Tying it all together
Chat — whether it’s text with a human or a bot, voice via a virtual assistant, or even video-based (the latter being something retailers haven’t explored yet, but could be a future factor) — are opening new channels of communication between brands and their customers. Social media-influenced community and content strategies also offer new paths for interactions. Meanwhile, email remains an effective tool, as long you aren’t craving real-time contact.
"It’s imperative to have the tools and technology to capture and link interactions across channels — capabilities that are definitely improving. While not simple, it’s now easier than ever before to know if a customer has contact via social, email, voice, etc."
Adam Pressman
Partner, Digital Transformation, A.T. Kearney
But all of these technologies operate now as fairly self-contained channels. Having a comprehensive view and awareness of when, why and how often each channel has been used for interactions — and which party initiated each interaction — is going to be very important in the future. It will be key to determining overall effectiveness of contact strategies, and to ensuring that retailers and brands don’t cross the line into stalker behavior.
"It’s imperative to have the tools and technology to capture and link interactions across channels — capabilities that are definitely improving," Pressman said. "While not simple, it’s now easier than ever before to know if a customer has contact via social, email, voice, etc."
Also, though chat in particular enables a real-time channel that goes beyond email, brands would of course love to communicate with customer while they are logged-in on the company’s e-commerce site or mobile app. If a brand representative can be chatting with a customer while that customer is logged-in, it allows for a more tactical approach — identifying the customer, and being able to link together transactions and past interactions in a comprehensive view.
"We expect to see more and more retailers pushing existing customers to log in before contacting them — either via an app or via online — so that they can have the best context possible to support them," Pressman said.
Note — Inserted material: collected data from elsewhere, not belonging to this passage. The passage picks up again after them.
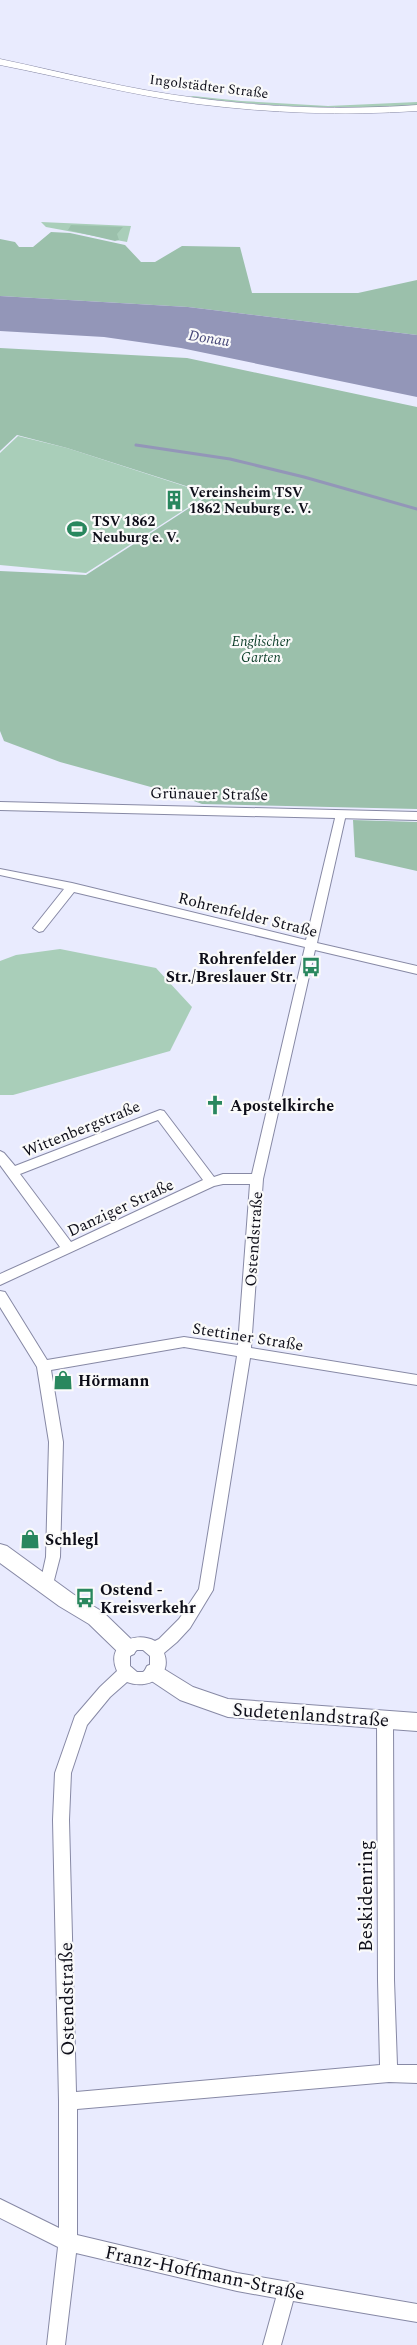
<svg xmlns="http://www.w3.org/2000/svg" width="417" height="2345" viewBox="0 0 417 2345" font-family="Spectral,serif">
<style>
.green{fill:#a9ceb9}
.forest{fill:#9bc0ab}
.water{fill:#9396b8}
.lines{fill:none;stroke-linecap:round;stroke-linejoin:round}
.stream{stroke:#9396b8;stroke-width:3}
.minor-casing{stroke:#8789a5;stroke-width:2}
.tertiary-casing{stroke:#8789a5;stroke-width:2}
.secondary-casing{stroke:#8789a5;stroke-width:1}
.minor{fill:#fff;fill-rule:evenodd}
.tertiary{fill:#fff;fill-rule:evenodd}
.secondary{fill:#fff;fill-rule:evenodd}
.labels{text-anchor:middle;stroke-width:4.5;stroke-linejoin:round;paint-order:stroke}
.far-street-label{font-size:14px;fill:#0d0d18;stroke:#fafafa}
.far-poi-label{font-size:14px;font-weight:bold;fill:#0d0d18;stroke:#fafafa;text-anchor:start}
.far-park-label{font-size:14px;font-style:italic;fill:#0b3d28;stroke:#fafafa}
.far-water-label{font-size:15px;font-style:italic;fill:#48497a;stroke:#fafafa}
.street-label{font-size:16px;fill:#0d0d18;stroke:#fafafa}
.poi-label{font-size:16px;font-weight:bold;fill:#0d0d18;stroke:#fafafa;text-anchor:start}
.near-street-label{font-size:19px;fill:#0d0d18;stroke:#fafafa}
</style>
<rect width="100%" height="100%" fill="#e9ebfe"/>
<!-- green -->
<path class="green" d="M193,96l48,5 87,5 89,-4v4c-76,4 -151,1 -227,-9z
M41,222l90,4 -4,16 -81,-15z
M18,436l49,12 142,46 -123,79 -86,-8v-112z
M60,949l96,19 36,39 -22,44 -157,44h-13v-134l16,-6z"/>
<!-- forest -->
<path class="forest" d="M71,225l52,2 -6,7 2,6 -4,1 -47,-11z
M51,232l19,1 55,12 16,17h14l27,-16 58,1 12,46h106l59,-13v55l-229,-28 -188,-11v-57l15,3 4,5h14z
M0,348l187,10 230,49v402l-215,-5 -33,-12 -109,-30 -56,-21 -4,-10v-160l86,4 125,-81 -144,-46 -50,-13 -17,16z
M353,820l64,2v49l-62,-14z"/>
<!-- water -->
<path class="water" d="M0,296l188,11 229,28v62l-236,-49 -77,-11 -104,-6z"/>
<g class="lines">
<!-- stream -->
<path class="stream" d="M136,445l94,14 74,18 113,32"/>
<defs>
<path id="minor" d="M341,811l5,3 -29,129 100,23v8l-102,-24 -52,229 -12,169 166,27v10l-167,-27 -37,232 -23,38 -13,14 -13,11c9,24 -17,37 -37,29l-17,15 -23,28 -16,48 -2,47 7,272 304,-27 -2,-85 -1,-261 3,-5 5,-2 5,2 3,5 1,261 3,85h20v18l-28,-1 -312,27v126l160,38 180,31v18l-124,-21 -12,44h-18l13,-47 -39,-7 -161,-38 -11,92h-18l11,-98 -58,-29v-19l59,29v-127l-6,-281 2,-47 20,-57 25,-29 17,-16c-12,-26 17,-41 38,-30l4,-2 20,-20 20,-30 38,-233 -53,-9 -133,23 12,72 -3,115 -8,31 -5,2 -5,-2 -2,-4 6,-27 3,-115 -12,-75 -37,-60v-16l5,1 42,68 137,-23 54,8 12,-161h-27l-9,2 -214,99v-11l60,-27 -60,-82v-14l4,2 11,13 145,-56 4,1 50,66 9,-3h29l53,-227 -231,-55 -31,39 -4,1 -6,-4 31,-39 -64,-14v-6l72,14 234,57 30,-126zM158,1120l45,60 -132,62 -51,-68zM137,1650h6l7,6v10l-7,6h-6l-7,-6v-10z"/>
<path id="tertiary" d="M0,802l417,10v8l-417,-10z
M0,1544l7,2 66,48 30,18 31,30 3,6 -3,6 -7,3 -7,-3 -31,-30 -30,-18 -59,-43z
M154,1663l39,24 35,12 189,14v18l-189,-14 -48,-17 -33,-22 -3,-6 3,-6z"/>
<path id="secondary" d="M0,59c66,14 131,31 197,39 73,10 147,12 220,7v6c-73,5 -147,2 -220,-7 -66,-9 -131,-26 -197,-39z"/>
</defs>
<!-- minor casing -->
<use href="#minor" class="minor-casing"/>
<!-- tertiary casing -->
<use href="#tertiary" class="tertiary-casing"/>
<!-- secondary casing -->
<use href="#secondary" class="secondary-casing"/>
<!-- minor -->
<use href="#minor" class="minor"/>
<!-- tertiary -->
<use href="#tertiary" class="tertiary"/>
<!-- secondary -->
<use href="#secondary" class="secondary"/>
</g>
<!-- icons -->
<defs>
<symbol id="building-bare" viewBox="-9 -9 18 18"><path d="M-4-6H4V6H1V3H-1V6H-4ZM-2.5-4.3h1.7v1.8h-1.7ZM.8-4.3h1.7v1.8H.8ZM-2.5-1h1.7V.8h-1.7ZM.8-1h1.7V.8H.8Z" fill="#29875e" stroke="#fafafa" stroke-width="2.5" paint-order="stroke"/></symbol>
<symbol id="stadium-bare" viewBox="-9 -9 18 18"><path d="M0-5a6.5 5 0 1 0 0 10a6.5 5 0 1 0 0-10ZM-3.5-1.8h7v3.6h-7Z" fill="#29875e" stroke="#fafafa" stroke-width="2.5" paint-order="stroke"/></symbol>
<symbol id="bus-bare" viewBox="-9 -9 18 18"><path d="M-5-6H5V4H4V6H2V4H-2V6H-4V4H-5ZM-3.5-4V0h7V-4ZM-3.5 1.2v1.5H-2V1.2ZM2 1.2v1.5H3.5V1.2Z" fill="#29875e" stroke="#fafafa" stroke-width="2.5" paint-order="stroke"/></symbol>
<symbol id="church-bare" viewBox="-9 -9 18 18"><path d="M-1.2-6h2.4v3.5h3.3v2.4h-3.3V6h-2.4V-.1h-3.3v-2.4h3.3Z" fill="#29875e" stroke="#fafafa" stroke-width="2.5" paint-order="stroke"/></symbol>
<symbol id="shop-bare" viewBox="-9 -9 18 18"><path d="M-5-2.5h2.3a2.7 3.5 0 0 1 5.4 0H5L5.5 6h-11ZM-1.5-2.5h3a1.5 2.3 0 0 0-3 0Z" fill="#29875e" stroke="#fafafa" stroke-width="2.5" paint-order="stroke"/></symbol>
</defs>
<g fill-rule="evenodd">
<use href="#building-bare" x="160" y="486" width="28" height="28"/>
<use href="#stadium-bare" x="63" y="515" width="28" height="28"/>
<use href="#bus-bare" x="297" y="953" width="28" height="28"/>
<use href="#church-bare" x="201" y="1091" width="28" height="28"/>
<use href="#shop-bare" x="49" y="1366" width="28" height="28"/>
<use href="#shop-bare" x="16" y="1525" width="28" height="28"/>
<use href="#bus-bare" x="71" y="1584" width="28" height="28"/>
</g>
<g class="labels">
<!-- far-street labels -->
<g class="far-street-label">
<text transform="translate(209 86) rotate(7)" y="5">Ingolstädter Straße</text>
</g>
<!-- far-poi labels -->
<g class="far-poi-label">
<text x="189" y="497">Vereinsheim TSV<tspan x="189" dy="16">1862 Neuburg e. V.</tspan></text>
<text x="92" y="526">TSV 1862<tspan x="92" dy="16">Neuburg e. V.</tspan></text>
</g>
<!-- far-park labels -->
<g class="far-park-label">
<text x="261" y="646">Englischer<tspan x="261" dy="16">Garten</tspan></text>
</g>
<!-- far-water labels -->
<g class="far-water-label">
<text transform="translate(209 338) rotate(9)" y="5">Donau</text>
</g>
<!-- street labels -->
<g class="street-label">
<text transform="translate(209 793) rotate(1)" y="6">Grünauer Straße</text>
<text transform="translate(248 914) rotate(14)" y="6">Rohrenfelder Straße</text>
<text transform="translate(81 1128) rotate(-22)" y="6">Wittenbergstraße</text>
<text transform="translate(120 1207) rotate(-25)" y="6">Danziger Straße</text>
<text transform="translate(253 1239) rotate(-86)" y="6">Ostendstraße</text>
<text transform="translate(248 1336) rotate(9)" y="6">Stettiner Straße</text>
</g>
<!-- poi labels -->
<g class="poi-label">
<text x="296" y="964" text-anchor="end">Rohrenfelder<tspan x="296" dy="18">Str./Breslauer Str.</tspan></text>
<text x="230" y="1111">Apostelkirche</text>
<text x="78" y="1386">Hörmann</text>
<text x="45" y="1545">Schlegl</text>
<text x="100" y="1595">Ostend -<tspan x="100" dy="18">Kreisverkehr</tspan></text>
</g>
<!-- near-street labels -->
<g class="near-street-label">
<text transform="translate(311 1714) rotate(4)" y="7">Sudetenlandstraße</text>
<text transform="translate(365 1896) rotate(-90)" y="7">Beskidenring</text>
<text transform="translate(66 1999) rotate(-91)" y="7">Ostendstraße</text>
<text transform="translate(205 2272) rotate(12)" y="7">Franz-Hoffmann-Straße</text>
</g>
</g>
</svg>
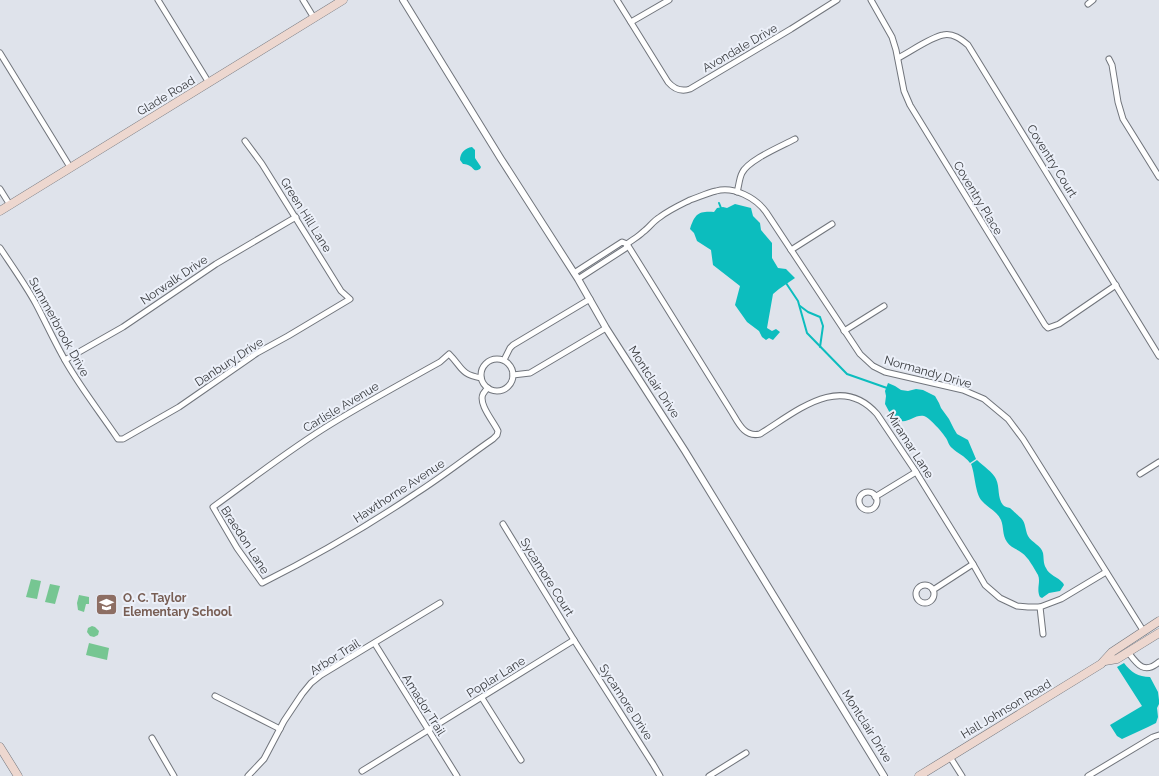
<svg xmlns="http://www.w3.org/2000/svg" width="1159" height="776" viewBox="0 0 1159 776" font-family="Raleway,sans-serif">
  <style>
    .green { fill: #76c692 }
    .water { fill: #0cbdbe }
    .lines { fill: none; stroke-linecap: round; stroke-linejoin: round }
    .stream { stroke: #0cbdbe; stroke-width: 2 }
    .minor-casing { stroke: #71757c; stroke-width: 7 }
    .tertiary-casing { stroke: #71757c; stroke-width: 8 }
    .secondary-casing { stroke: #71757c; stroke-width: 9 }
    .minor { stroke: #fff; stroke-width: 5 }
    .tertiary { stroke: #fff; stroke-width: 6 }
    .secondary { stroke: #edd7cf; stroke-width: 8 }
    .labels { text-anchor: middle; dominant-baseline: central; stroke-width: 4; stroke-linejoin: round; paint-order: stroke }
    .street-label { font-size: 12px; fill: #37393c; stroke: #ecf0f9 }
    .education-label { font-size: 12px; font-weight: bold; fill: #785e54; stroke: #ecf0f9; text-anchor: start }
  </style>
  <rect width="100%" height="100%" fill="#dfe3eb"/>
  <g class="green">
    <path d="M31,579l10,2 -4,18 -11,-2z"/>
    <path d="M50,584l10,2 -5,18 -10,-2z"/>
    <path d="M79,595l10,2v7h-3l-2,8 -6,-2 -1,-7z"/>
    <path d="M92,626l3,1 4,4 -1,4 -4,2 -4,-1 -3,-4 1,-4z"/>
    <path d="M89,643l20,5 -2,12 -21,-5z"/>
  </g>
  <g class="water">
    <path d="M472,147l3,3v8l6,9 -1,2c-7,4 -6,-2 -12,-4 -2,-1 -4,-1 -5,-1l-3,-4c0,-7 5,-12 12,-13z"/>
    <path d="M735,204l16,4 2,8 7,7 1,7 11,13v15l6,10 8,1 9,9 -16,11 -6,5 -6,34 5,3 4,-2 4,3 -7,8 -4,-2 -3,2 -4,-3 -3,-6 -12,-9 -12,-17 5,-19 -27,-21 -2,-15 -14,-9 -3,-8 -4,-4c5,-15 8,-18 24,-17l3,-4 6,-1 4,1z"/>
    <path d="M888,383l7,3 6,4 7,1 8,-2 7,1 12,6 4,7 2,5 8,11 5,10 3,5 11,6 8,19 -6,4c-6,-8 -12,-9 -18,-15 -3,-2 -4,-7 -6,-10 -3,-5 -16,-20 -22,-22 -12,-2 -17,12 -32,1l-7,-13 1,-8 -1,-5z"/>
    <path d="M977,460c6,6 16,12 19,19 4,8 1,19 7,26 2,2 4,2 7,3 1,1 10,9 11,10 5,5 4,12 7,18 4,7 13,9 15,17 1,5 0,10 3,15 3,7 12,9 17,15l1,2 -4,6 -11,2 -7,5 -2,-1c-4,-8 1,-15 -2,-22 -4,-7 -10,-18 -16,-22 -5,-4 -12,-6 -15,-11 -5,-7 -3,-15 -6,-22 -4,-9 -13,-12 -19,-19 -7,-7 -7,-28 -11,-37z"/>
    <path d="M1124,663c7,9 14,14 26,14l8,15 1,8v4l-2,4 1,9 -2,6 -8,4 -26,12 -5,-3 -7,-11 32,-19 -25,-39z"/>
  </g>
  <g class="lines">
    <g class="stream">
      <path d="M719,203l2,5"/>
      <path d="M786,283l12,18 9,32 40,41 40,14"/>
      <path d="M800,306l8,6 12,5 3,9 -3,21"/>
    </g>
    <defs>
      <g id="minor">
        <path d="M158,0l51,83"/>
        <path d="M303,0l11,18"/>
        <path d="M617,0l51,82c6,7 13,10 22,7l101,-60 46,-29"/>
        <path d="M871,0l21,37 4,13 8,41 6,14 135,220 3,3 11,-4 57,-39"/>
        <path d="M1088,4l5,-4"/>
        <path d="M631,22l38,-22"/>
        <path d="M0,53l70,114"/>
        <path d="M898,58c12,-6 33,-21 45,-23 10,-2 18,4 25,10l191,311"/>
        <path d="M1109,59l3,6 6,37 5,17 36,58"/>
        <path d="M0,189l10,16"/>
        <path d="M737,192c2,-6 2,-13 5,-19 6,-13 40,-27 53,-34"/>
        <path d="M0,248c12,18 25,36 36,56 10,19 19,39 30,58 15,26 33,49 50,74l2,3h5l56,-32 78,-54 31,-17 62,-37 -9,-8 -79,-127 -17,-23"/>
        <path d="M791,250l41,-26"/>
        <path d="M574,273l48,-31 5,2 104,167c7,11 13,27 29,23 36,-22 80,-62 117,-20l39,58 57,92 12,21 15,13 17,8 11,1h12l21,-8 45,-27"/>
        <path d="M578,279l48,-31 1,-4c5,-4 11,-7 16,-12 6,-4 10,-11 17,-15 9,-7 20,-12 30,-17 9,-3 17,-7 26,-9 18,-5 40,7 50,21l94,142 13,12 12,6 78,18 21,9 24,20 15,20 121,193"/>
        <path d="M844,331l40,-25"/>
        <circle cx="497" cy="375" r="16"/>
        <path d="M65,360l58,-33 93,-63 80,-47"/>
        <path d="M504,360l6,-12 3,-3 77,-46"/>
        <path d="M513,375l17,-2 76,-45"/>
        <path d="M481,378c-21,-4 -18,-10 -32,-24l-9,8c-36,20 -73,40 -109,62 -41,25 -79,55 -118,83l24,41 25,35c52,-26 104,-56 153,-89 27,-17 52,-37 78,-55l4,-4 1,-4c-4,-9 -20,-27 -15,-37 0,0 4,-6 5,-6"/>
        <path d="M1140,474l19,-12"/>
        <circle cx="868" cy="501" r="9"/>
        <path d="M875,497l41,-25"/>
        <path d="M503,524l71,116 79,124 7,12"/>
        <circle cx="925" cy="594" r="9"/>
        <path d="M933,590l40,-26"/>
        <path d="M1040,607l3,27"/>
        <path d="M375,644l82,132"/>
        <path d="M1128,652c9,12 16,23 31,10"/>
        <path d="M215,696l65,33"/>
        <path d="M482,698l39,62"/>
        <path d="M152,738l22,38"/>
        <path d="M950,757l12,19"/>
        <path d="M362,771l212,-131"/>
        <path d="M248,776l16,-17 20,-38 18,-27 9,-11 10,-8 119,-72"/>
        <path d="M709,776l37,-23"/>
        <path d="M1088,776l65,-39 6,-2"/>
      </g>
      <path id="tertiary" d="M403,0l98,159 77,120 28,49 79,123 199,325"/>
      <g id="secondary">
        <path d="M0,211l343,-211"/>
        <path d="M1105,661l12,-2 42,-26"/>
        <path d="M0,747l18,29"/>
        <path d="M919,776l182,-112 11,-12 47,-31"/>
      </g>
    </defs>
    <use href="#minor" class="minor-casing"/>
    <use href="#tertiary" class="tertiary-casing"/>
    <use href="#secondary" class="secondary-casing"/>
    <use href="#minor" class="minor"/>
    <use href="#tertiary" class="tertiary"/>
    <use href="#secondary" class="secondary"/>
  </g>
  <defs>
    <symbol id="school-square" viewBox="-11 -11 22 22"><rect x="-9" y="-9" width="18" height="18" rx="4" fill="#8d6e63" stroke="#ecf0f9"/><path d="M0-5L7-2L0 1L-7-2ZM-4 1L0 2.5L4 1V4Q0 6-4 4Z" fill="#fff"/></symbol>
  </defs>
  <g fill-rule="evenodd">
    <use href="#school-square" x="94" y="592" width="25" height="25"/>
  </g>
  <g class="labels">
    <g class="street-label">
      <text transform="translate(740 48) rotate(-30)">Avondale Drive</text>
      <text transform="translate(166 96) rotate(-31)">Glade Road</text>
      <text transform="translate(1052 161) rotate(58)">Coventry Court</text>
      <text transform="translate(978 198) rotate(59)">Coventry Place</text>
      <text transform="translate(306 215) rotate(58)">Green Hill Lane</text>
      <text transform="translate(174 280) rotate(-34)">Norwalk Drive</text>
      <text transform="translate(59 327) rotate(61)">Summerbrook Drive</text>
      <text transform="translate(229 362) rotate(-33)">Danbury Drive</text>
      <text transform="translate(928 372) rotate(16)">Normandy Drive</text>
      <text transform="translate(654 382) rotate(57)">Montclair Drive</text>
      <text transform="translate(341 407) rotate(-31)">Carlisle Avenue</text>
      <text transform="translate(910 445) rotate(57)">Miramar Lane</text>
      <text transform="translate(399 491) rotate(-33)">Hawthorne Avenue</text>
      <text transform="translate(245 540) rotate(57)">Braedon Lane</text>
      <text transform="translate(547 577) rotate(58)">Sycamore Court</text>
      <text transform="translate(335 657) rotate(-32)">Arbor Trail</text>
      <text transform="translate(496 677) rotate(-32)">Poplar Lane</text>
      <text transform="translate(626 702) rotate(57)">Sycamore Drive</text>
      <text transform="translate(424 705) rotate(58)">Amador Trail</text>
      <text transform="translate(1006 709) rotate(-31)">Hall Johnson Road</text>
      <text transform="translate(867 726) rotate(58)">Montclair Drive</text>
    </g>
    <g class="education-label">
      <text x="123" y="598">O. C. Taylor<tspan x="123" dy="14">Elementary School</tspan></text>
    </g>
  </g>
</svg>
Customers already have come to expect a certain amount of context awareness and personalization in their communications with brands. There are three main stages of consumer expectation relative to these interactions, according to Pressman:
- Expect to execute: Consumers expect retailers to use the information they’ve already provided to support their needs. If they’ve ordered products, they expect that the retailer should know it, without having to be told.
- Supposed to solve: When issues arise, the retailer should proactively find ways to help the customer. If a shipment is delayed, or a product is out of stock, for example, the retailer should be able to let the customer know, or perhaps even solve it before the customer knows.
- Right to recommend: Once they build customer trust in these other areas, retailers then earn the right to recommend new products/services that relate to my past interactions, but are allowed to not be perfect. This might be compared to a specific friendship the customer has with someone who maybe isn’t always right, but knows enough about to recommend things that make sense.
Ultimately, retailers may be of the mind that they need to interact with every customer across every channel, but their real focus should be on understanding key interactions and use cases and how to best enable them. In some cases, interacting via chat may be most effective, but in other cases, sending an email post-purchase with product installation details could be a better relationship builder that makes customers feel they are getting more personalized treatment.